■ **Problem**: Please reproduce every line of the material below word for word, keeping the original order.

■ **Given data**:
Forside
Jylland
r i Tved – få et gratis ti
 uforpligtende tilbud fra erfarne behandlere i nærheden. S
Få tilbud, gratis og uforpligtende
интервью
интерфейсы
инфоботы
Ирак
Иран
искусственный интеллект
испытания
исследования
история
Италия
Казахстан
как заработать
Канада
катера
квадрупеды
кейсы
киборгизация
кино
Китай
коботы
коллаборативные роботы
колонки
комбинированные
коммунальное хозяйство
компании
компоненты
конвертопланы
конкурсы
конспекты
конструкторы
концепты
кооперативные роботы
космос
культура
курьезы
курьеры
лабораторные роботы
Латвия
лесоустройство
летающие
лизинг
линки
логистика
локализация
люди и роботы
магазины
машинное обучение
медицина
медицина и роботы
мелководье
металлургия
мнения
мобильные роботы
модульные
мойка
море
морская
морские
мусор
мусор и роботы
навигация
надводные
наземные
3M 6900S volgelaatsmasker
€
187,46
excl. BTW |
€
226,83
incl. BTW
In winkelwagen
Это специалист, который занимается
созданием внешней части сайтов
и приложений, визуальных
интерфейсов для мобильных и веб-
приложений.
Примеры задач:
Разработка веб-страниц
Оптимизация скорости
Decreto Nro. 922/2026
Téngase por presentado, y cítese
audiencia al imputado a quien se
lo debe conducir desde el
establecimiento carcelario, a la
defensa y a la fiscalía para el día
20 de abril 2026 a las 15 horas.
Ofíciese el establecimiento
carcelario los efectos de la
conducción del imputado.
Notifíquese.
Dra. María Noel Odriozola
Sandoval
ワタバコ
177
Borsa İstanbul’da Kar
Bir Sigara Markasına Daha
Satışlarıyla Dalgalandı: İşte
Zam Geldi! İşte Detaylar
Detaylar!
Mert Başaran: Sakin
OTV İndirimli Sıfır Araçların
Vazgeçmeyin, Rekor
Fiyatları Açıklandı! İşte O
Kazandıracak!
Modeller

■ **Solution to this task**:
Forside
Jylland
r i Tved – få et gratis ti
 uforpligtende tilbud fra erfarne behandlere i nærheden. S
Få tilbud, gratis og uforpligtende
интервью
интерфейсы
инфоботы
Ирак
Иран
искусственный интеллект
испытания
исследования
история
Италия
Казахстан
как заработать
Канада
катера
квадрупеды
кейсы
киборгизация
кино
Китай
коботы
коллаборативные роботы
колонки
комбинированные
коммунальное хозяйство
компании
компоненты
конвертопланы
конкурсы
конспекты
конструкторы
концепты
кооперативные роботы
космос
культура
курьезы
курьеры
лабораторные роботы
Латвия
лесоустройство
летающие
лизинг
линки
логистика
локализация
люди и роботы
магазины
машинное обучение
медицина
медицина и роботы
мелководье
металлургия
мнения
мобильные роботы
модульные
мойка
море
морская
морские
мусор
мусор и роботы
навигация
надводные
наземные
3M 6900S volgelaatsmasker
€
187,46
excl. BTW |
€
226,83
incl. BTW
In winkelwagen
Это специалист, который занимается
созданием внешней части сайтов
и приложений, визуальных
интерфейсов для мобильных и веб-
приложений.
Примеры задач:
Разработка веб-страниц
Оптимизация скорости
Decreto Nro. 922/2026
Téngase por presentado, y cítese
audiencia al imputado a quien se
lo debe conducir desde el
establecimiento carcelario, a la
defensa y a la fiscalía para el día
20 de abril 2026 a las 15 horas.
Ofíciese el establecimiento
carcelario los efectos de la
conducción del imputado.
Notifíquese.
Dra. María Noel Odriozola
Sandoval
ワタバコ
177
Borsa İstanbul’da Kar
Bir Sigara Markasına Daha
Satışlarıyla Dalgalandı: İşte
Zam Geldi! İşte Detaylar
Detaylar!
Mert Başaran: Sakin
OTV İndirimli Sıfır Araçların
Vazgeçmeyin, Rekor
Fiyatları Açıklandı! İşte O
Kazandıracak!
Modeller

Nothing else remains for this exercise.